FERC Chairman Jon Wellinghoff announced that Susan J. Court, director of the Office of Enforcement (OE), is retiring after 27 years of service in the federal government. Her successor will be Norman Bay, a former U.S. Attorney for New Mexico and current associate professor of law at the University of New Mexico. He is expected to join the Federal Energy Regulatory Commission on July 6.

Interior Secretary Ken Salazar Thursday named Sylvia V. Baca, a senior public and private sector manager in energy and environmental policy and programs, as deputy assistant secretary for land and minerals management. Baca currently is employed by Houston-based BP America Inc., where she has held several positions with the company since 2001.

Hilary Tompkins was confirmed by the Senate as solicitor of the Department of Interior. She served as an adjunct professor at the University of Mexico School of Law prior to coming to Interior and was chief counsel to New Mexico Gov.

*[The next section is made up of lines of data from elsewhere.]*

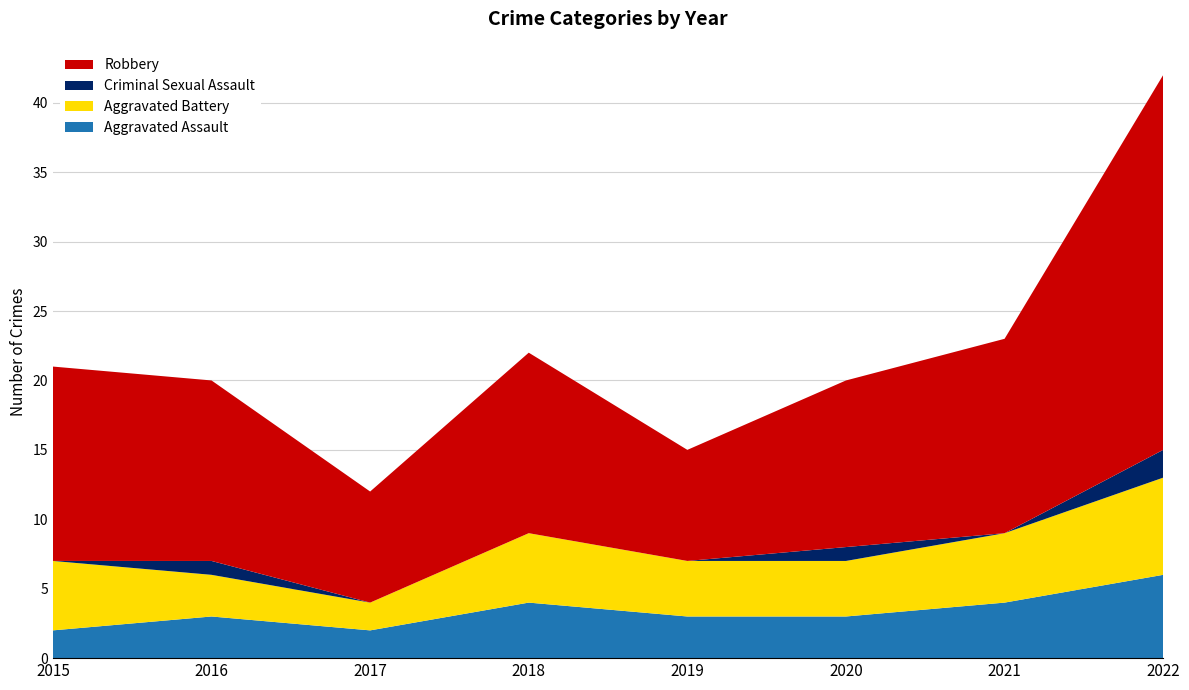

Reading left to right, list all the values displayed in this chart.

Aggravated Assault: 2	3	2	4	3	3	4	6
Aggravated Battery: 5	3	2	5	4	4	5	7
Criminal Sexual Assault: 0	1	0	0	0	1	0	2
Robbery: 14	13	8	13	8	12	14	27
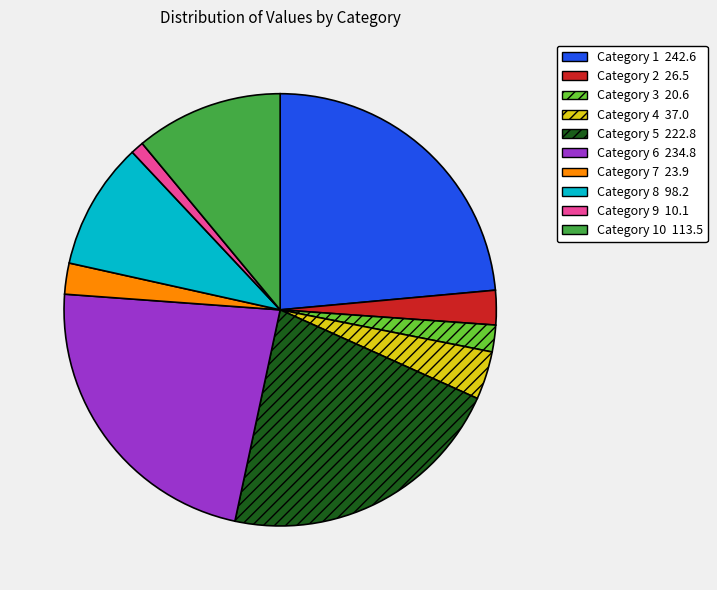

Is there any slice that represents more than half of the pie?

No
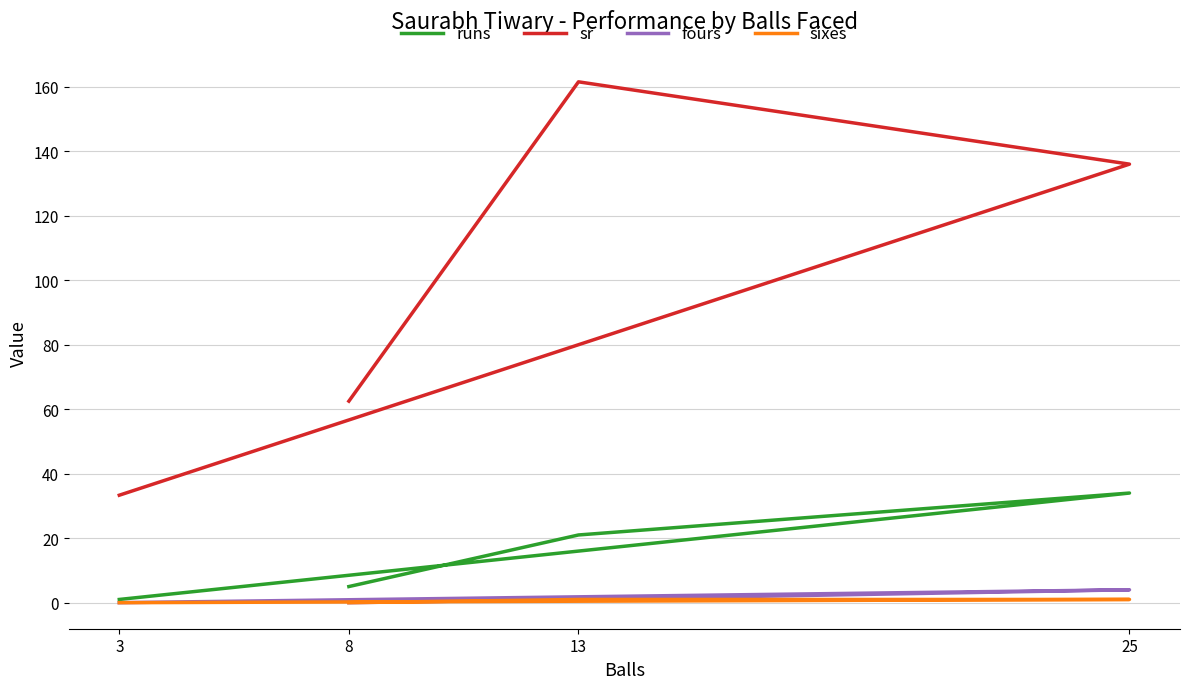

What is the sum of the runs values at 8 and 13?

26.0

Bill Richardson between 2003 and 2008.

The joint trading venture between the Royal Bank of Scotland (RBS) and San Diego-based Sempra Energy, RBS Sempra Commodities, announced two more top executive selections, which means the successful energy and metals trading operation is now under the control of three former top executives from bankrupt Lehman Brothers. The Stamford, CT-based joint venture announced the appointments of Satu Parikh as managing director and president of RBS Sempra, and Maximilian Coreth as managing director and head of North American power operations. Both report to another Lehman alum, Kaushik Amin, the CEO who joined the joint trading business in May. The joint venture has been fully operational for little more than a year. Parikh brings 12 years of experience from Lehman Brothers where most recently he was global head of commodities from 2006 to 2008. Coreth was most recently Lehman’s head of North American gas and power trading.

Jerry Cash, the former CEO of Quest Resource Corp., and David Grose, Quest’s former CFO, have been sued by the Securities and Exchange Commission (SEC) for allegedly siphoning millions of dollars from the Oklahoma City-based producer. The SEC charged Cash with embezzling $10 million for a period of time until last year, when other Quest executives questioned some money transfers. The SEC said Grose helped to create a cover story for Cash’s transactions while he misappropriated more than $1 million and collected a $850,000 kickback from a supplier. The lawsuit was filed in U.S. District Court for the Western District of Oklahoma (SEC v. Jerry D. Cash and David E. Gross, No. 09-CF-639). The SEC wants the men to forfeit “illicit profits” and pay unspecified fines. Separately a federal grand jury in Oklahoma City indicted Grose for defrauding Quest, according to the U.S. Attorney’s office in Oklahoma City. Grose pleaded not guilty at his arraignment. Quest’s former purchasing director, Brent Mueller, awaits sentencing after pleading guilty in March to failing to report Grose’s actions and for trying to cover them up. Cash resigned in August (see NGI, Sept. 1, 2008) after serving as chairman of Quest beginning in November 2002; he was named CEO in September 2004. Grose was first put on a paid administrative leave last August, but he was later fired by the company. Quest entities said in May they had recovered $2.4 million in cash, some stock in a separate corporation and interest in two natural gas assets as settlement with Cash following an internal investigation (see NGI, June 1).